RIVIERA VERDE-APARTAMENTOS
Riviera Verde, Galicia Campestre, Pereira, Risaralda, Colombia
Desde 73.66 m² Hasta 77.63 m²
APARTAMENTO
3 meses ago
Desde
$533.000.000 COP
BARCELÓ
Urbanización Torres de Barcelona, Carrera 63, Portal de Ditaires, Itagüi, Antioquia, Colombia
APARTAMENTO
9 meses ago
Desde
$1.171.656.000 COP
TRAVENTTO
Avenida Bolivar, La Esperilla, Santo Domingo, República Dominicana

- What the exercise asks:
Please rewrite the material above with "Desde" changed to "From" wherever it occurs, leaving every other word as it is.

- Response box:
RIVIERA VERDE-APARTAMENTOS
Riviera Verde, Galicia Campestre, Pereira, Risaralda, Colombia
From 73.66 m² Hasta 77.63 m²
APARTAMENTO
3 meses ago
From
$533.000.000 COP
BARCELÓ
Urbanización Torres de Barcelona, Carrera 63, Portal de Ditaires, Itagüi, Antioquia, Colombia
APARTAMENTO
9 meses ago
From
$1.171.656.000 COP
TRAVENTTO
Avenida Bolivar, La Esperilla, Santo Domingo, República Dominicana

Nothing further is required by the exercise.